READ MORE: UK Government facing calls on transparency over scientific advice

And then you get ministers like the tragically over-promoted Priti Patel who has highly personal knowledge of the benefits of migration – thanks to immigrant parents – but decides, for whatever perverse reason, to outflank the racists rather than embrace the evidence of multicultural bonus.

And how could we forget the “back to the fifties” mantra of Michael Gove when he was at education. After all, there’s nothing more useful in an age of coding, computers, and calculators than reciting your nine times table. And surely nothing more geopolitically informative in this complex world than an intimate knowledge of the Wars of the Roses.

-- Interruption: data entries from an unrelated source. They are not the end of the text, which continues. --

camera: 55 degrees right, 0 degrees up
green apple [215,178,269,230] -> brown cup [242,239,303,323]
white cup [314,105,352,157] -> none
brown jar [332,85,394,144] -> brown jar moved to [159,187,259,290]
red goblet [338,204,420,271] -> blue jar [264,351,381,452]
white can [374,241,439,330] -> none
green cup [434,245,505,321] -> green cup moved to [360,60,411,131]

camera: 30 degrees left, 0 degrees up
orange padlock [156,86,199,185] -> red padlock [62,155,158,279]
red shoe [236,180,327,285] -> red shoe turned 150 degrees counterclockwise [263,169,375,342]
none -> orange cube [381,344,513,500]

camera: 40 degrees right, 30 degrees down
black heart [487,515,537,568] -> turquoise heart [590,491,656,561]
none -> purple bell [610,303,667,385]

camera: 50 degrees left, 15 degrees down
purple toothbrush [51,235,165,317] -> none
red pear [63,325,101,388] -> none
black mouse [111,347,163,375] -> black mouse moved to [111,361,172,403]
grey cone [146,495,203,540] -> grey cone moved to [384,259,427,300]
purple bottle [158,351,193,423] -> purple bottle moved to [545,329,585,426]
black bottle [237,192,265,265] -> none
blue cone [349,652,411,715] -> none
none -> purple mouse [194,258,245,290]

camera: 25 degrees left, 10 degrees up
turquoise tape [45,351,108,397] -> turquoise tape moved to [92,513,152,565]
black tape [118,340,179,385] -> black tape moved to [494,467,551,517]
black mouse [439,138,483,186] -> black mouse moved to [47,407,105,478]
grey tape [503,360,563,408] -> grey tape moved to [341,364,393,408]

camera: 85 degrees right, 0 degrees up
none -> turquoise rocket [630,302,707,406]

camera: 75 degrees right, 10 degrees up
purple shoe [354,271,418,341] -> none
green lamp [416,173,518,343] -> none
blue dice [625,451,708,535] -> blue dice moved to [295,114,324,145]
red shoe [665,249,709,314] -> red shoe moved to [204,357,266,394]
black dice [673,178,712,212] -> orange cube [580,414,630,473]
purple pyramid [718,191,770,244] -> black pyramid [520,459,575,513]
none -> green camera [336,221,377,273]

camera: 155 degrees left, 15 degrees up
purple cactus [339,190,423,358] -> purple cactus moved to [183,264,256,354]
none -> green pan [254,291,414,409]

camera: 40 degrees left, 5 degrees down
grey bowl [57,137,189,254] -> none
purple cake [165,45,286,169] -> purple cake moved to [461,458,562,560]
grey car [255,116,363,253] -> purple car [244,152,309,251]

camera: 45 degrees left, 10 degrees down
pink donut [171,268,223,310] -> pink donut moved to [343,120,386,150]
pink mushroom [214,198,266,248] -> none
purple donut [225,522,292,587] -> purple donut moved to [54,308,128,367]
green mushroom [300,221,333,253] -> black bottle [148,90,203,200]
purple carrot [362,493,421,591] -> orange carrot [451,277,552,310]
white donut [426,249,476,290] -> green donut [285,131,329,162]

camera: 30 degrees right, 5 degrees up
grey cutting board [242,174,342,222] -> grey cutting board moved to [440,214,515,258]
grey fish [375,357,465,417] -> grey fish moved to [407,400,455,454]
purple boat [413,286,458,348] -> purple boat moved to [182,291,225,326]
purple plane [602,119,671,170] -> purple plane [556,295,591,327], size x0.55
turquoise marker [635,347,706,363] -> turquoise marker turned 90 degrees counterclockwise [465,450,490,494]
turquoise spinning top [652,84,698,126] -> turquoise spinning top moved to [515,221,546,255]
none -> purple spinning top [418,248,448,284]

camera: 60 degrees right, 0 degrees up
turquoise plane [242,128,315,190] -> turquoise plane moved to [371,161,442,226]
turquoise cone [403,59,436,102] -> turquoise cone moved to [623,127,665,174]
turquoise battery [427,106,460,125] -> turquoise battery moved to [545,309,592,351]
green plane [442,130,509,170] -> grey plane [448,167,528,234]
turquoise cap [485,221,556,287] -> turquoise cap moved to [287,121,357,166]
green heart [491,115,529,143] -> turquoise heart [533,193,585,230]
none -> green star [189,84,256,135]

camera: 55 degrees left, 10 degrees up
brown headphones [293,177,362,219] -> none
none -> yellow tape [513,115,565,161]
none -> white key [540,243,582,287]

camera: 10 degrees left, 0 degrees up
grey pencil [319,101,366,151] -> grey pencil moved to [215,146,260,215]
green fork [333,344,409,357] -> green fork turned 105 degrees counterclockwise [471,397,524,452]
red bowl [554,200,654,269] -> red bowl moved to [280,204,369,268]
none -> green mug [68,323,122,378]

To be fair, Gove had the benefit of a very special, special advisor. One who managed to antagonise the entire educational sector in England and had to be let go. His name was Dominic Cummings.

Post-Covid, in a world which has found out in the most devastating way just who actually matters in the greater scheme of human things, and who is all mouth and no trousers, it will be time for a fundamental re-think. Not just paying people adequately who do proper and vital jobs – that’s way long overdue.

But recognising that embedded in every advisory body – embedded, not occasionally consulted online – should be at least one member of the public with a knowledge of and a real stake in the policies under discussion.

The public aren’t as daft as some politicians care to believe. And some politicians aren’t a quarter as smart as they think they are. How many of the current UK Cabinet would you trust to change a light bulb? (Or be confident they knew what one was?)